Round report, v. Cool findings. This is just stuff I've "learned" today.
1. This move is
bonkers. I love it. I'm commiting. It's going to be uniquely mine in a few ways, and I like that too.
2.
Basement vs. Outside Exhibit A: I was going to shoot 18 but was having way too much fun off the tee on the open hole 6. I was initially having a hell of a time getting the swing plane/trajectory right to get the "tip of the whip/snap" factor. However, I started to get it and then the discs started to flip and ride their turn phase longer than before and kept drifting longer farther right than before even from medium to steep hyzer. Intent matters: once I finally stopped messing around and decided to score the hole I pulled out my favorite distance driver. I exceeded my best controlled distance shot ever on that hole. Legit ~400' right at the mouth of the upshot tunnel, almost exactly where I wanted it. The flight was beautiful to watch. I barely felt like I was working for that shit too. God that felt good. And only needed a narrow 3 step X. Wow.
3.
Basement vs. Outside Exhibit B: My brace suddenly felt way more stable than it usually does. It's also dramatically recruiting a vertical brace force and putting the load squarely through my "posterior chain" group. My leg and butt are a little sore, but I think I was putting less lateral abuse on my knee. I am taking that to the bank.

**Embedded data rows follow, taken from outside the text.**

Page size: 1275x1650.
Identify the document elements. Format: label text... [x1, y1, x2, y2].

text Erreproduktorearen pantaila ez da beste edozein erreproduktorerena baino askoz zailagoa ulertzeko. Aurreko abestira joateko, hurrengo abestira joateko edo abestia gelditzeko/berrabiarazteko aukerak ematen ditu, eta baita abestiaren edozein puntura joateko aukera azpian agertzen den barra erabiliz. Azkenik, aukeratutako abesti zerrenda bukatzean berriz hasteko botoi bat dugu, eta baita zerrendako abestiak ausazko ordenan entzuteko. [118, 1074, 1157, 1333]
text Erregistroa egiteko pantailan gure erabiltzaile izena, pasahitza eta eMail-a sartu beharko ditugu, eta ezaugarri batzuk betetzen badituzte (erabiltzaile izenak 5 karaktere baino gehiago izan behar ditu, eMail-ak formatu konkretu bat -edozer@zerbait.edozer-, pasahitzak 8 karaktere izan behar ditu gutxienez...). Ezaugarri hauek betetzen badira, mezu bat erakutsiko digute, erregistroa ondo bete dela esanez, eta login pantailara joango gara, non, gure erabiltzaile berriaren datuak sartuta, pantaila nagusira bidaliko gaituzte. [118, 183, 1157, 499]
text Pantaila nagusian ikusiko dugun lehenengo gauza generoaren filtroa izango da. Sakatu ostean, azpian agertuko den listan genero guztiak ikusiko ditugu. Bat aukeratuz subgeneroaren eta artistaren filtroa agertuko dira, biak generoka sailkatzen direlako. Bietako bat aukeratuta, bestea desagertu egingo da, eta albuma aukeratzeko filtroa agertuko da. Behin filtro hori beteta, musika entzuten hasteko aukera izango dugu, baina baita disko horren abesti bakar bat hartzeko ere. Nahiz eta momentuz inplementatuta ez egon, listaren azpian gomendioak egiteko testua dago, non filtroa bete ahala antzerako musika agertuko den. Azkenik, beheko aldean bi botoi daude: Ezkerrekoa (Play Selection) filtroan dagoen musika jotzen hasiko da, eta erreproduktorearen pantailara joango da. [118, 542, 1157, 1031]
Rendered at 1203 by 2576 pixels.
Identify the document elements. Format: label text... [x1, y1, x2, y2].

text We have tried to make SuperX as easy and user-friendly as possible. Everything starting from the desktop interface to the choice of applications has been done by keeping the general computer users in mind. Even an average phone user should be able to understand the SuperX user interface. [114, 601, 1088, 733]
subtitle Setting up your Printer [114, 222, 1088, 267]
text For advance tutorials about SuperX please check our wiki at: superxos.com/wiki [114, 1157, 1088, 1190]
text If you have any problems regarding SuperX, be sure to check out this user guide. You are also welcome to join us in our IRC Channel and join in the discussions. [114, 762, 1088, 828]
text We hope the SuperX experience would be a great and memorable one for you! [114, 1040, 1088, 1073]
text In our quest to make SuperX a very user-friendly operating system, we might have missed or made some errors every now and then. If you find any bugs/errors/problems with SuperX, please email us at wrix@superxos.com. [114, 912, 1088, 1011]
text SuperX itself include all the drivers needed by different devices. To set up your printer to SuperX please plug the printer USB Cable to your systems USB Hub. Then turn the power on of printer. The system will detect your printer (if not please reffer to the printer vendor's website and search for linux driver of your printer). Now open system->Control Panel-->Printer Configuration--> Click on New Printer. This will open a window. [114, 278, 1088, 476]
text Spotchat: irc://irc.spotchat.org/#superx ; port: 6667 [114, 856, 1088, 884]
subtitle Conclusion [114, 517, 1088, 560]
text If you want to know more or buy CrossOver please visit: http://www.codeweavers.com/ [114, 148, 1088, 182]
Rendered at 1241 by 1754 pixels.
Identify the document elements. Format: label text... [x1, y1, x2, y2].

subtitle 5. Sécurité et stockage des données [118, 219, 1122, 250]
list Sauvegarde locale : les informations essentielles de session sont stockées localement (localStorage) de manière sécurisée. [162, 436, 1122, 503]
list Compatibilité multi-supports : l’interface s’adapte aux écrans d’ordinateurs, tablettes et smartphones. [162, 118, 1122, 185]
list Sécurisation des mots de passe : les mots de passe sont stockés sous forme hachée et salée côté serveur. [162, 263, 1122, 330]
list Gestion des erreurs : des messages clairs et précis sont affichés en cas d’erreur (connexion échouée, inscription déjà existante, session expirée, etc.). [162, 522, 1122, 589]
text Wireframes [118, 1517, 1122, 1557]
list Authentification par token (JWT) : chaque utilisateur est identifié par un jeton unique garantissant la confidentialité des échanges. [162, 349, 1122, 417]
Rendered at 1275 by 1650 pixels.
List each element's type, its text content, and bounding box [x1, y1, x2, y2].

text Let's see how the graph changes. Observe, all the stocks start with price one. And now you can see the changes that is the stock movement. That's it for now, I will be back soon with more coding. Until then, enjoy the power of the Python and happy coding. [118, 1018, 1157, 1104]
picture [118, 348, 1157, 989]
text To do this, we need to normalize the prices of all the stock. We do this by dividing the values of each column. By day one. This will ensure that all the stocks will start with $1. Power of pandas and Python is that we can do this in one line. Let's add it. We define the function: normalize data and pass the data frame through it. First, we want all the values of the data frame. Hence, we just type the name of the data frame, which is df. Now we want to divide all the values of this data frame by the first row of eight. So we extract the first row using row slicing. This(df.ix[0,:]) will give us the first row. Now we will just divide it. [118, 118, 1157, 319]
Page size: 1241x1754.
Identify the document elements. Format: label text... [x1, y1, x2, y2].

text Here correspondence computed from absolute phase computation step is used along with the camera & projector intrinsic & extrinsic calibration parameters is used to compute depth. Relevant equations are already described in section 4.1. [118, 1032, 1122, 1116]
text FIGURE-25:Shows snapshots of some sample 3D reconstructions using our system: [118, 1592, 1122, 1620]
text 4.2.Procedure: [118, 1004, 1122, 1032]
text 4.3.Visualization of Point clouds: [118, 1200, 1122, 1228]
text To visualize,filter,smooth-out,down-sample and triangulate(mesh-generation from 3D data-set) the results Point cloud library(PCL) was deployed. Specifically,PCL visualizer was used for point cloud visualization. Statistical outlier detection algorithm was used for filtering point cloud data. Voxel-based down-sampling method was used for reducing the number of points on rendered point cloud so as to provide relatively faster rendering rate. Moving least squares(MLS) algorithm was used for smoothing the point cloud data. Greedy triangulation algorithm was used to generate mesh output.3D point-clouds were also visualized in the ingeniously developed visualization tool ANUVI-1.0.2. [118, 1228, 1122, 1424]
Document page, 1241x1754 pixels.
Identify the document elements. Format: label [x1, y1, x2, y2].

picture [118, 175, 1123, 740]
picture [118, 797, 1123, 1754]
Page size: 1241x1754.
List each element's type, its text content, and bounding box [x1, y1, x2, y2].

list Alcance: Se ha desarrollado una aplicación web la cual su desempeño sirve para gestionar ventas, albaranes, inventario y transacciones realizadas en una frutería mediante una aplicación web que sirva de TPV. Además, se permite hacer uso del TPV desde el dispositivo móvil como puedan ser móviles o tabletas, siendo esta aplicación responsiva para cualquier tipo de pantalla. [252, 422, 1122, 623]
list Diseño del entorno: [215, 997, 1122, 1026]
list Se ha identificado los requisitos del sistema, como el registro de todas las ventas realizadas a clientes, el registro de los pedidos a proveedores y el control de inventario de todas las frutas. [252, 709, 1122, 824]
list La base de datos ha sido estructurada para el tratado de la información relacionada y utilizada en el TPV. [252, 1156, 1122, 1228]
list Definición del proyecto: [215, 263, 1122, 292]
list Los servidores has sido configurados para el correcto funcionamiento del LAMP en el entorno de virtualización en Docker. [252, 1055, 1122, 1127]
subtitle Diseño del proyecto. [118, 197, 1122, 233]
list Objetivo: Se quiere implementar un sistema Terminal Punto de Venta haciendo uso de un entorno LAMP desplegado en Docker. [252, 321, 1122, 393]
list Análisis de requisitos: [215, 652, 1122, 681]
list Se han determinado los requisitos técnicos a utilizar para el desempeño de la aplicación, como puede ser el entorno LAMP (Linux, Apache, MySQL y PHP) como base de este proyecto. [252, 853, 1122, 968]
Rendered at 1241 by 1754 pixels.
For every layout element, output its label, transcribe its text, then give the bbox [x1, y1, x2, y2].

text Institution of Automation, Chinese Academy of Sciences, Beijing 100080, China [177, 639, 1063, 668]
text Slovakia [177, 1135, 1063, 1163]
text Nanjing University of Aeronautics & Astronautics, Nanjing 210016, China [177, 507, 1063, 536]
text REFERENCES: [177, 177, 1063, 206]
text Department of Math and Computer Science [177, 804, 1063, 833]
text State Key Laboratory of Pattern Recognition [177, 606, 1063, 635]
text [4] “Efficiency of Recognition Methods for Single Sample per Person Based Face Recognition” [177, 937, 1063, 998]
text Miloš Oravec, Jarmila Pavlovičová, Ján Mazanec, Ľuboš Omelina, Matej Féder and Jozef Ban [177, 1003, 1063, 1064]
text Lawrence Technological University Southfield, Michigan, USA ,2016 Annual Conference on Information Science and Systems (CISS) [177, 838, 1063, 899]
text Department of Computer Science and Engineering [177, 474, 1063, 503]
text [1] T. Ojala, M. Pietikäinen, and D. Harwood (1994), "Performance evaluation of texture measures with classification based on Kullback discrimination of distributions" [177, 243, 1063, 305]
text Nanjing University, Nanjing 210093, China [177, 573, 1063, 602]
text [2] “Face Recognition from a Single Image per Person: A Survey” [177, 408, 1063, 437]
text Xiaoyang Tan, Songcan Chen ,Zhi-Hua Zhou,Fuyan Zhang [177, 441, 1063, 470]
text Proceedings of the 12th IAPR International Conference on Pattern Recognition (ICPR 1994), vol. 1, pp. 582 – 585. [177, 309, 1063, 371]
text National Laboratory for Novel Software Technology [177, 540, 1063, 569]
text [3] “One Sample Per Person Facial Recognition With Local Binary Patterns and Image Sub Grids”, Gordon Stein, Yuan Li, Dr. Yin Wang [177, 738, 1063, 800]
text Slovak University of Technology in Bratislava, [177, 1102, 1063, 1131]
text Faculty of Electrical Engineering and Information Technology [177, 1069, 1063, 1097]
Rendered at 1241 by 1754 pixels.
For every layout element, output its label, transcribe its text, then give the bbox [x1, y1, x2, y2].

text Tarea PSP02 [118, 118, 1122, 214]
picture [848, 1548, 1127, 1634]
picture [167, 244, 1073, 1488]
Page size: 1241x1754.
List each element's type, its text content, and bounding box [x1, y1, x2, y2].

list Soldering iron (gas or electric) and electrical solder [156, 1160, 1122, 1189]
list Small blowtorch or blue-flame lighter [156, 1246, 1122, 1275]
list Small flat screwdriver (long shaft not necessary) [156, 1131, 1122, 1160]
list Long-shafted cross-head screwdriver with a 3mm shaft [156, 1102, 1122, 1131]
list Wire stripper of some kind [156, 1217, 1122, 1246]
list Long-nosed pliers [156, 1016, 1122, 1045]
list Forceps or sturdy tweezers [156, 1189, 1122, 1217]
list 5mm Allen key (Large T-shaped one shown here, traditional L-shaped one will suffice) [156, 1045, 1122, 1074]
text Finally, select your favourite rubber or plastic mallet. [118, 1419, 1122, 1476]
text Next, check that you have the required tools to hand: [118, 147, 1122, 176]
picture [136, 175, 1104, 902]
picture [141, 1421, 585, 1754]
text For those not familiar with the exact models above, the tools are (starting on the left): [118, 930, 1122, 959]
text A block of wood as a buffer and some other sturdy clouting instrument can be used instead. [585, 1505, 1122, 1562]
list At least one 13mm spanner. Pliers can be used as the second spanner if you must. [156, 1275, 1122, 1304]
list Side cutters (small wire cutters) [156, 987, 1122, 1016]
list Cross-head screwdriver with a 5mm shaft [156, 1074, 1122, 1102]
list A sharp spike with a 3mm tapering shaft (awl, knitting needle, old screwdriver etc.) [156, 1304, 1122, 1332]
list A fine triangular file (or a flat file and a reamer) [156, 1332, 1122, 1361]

4. Espen hop is clearly "correct" for this move even when I'm botching it a bit. Since I don't have great stability from that rear leg, as long as I'm getting "in front" of it and gaining momentum it works. I also was tempted to try literally clicking my heels like
@Sewer bill mentioned but didn't quite get there lol
5. I do not think this move is easy to master but I perceptually Understand much better why both Feldy and GG moves work, I think.
6. Wisdom for a developing golfer: Trying to finesse shots out of this move is
not for me right now. The tip of the whip is finicky like Bill predicted. For now this move is for when I want to smash hyzerflip control drives off the tee. I guess I can tell my wife why I'm buying a couple more discs! What a great day.
7. Fitness: my legs are only in good enough shape to pull off so many of these even though it "feels" easy. Will continue to work on fitness and space out practice. Will aim for 50/50 inside outside since that seems to help offset "basement vision" effects.
Swing thoughts right now and "dampening the pendulum/centrifuge:"
"This man thinks a lot!" Yes. But happily when I tee off
I am just throwing hammers at this point.
Swing thoughts that seem worth focusing on:
(1) nail a balanced Espen hop. This is hard. Interestingly though, as long as my CoM is not getting caught up and I land in braced tilt, I can get a pretty sick "hit" on the disc.
(2) Land and commit like these guys, and even more like Clement than McBeth here, which makes my lever arm/dingle much bigger like GG (with my short arms). This is easier for me than (1) but obviously depends on (1). My guess is that it's going to take some time for my arm/grip to figure out where the "sweet spot" is between a completely straight arm vs. a bent arm.
Observation/hypothesis: my move will work
sorta like Paul's, but more like GG's in how the disc "hammers out" because it will "drop" a little more vertically from my chest:
(3) direct the force out from the braced tilt more horizontal, which is hard to "capture" but possible from the vertical transition plane. This is hopefully just going to improve with intentional practice/actually targeting shots.
Fuzzy Force Ideas
Also, here's an idea that will probably help exactly no one and probably too abstract to be useful, but I was thinking about this again. GG's "3D centrifuge" in his motion is
enormous in X, Y, and Z dimensions. He is big in the vertical, horizontal, and West-East planes overall. He has maybe the largest non-straight-arm redirection out from his center and widest pocket of anyone I've seen. Mine is probably going to end up more "squashed" in the West-East dimension, but I am taller and stand with less hip hinge (right image). Mathematically GG's move involves two very large Ellipsoids. So my guess is that a significant percentage of his power comes from the "surface area" of those in his motion. Mine will always be smaller overall in at least one dimension. Athleticism and levers are part of it, but no matter what I do his move is always going to be better than mine due in part to the way his motion traverses this force space.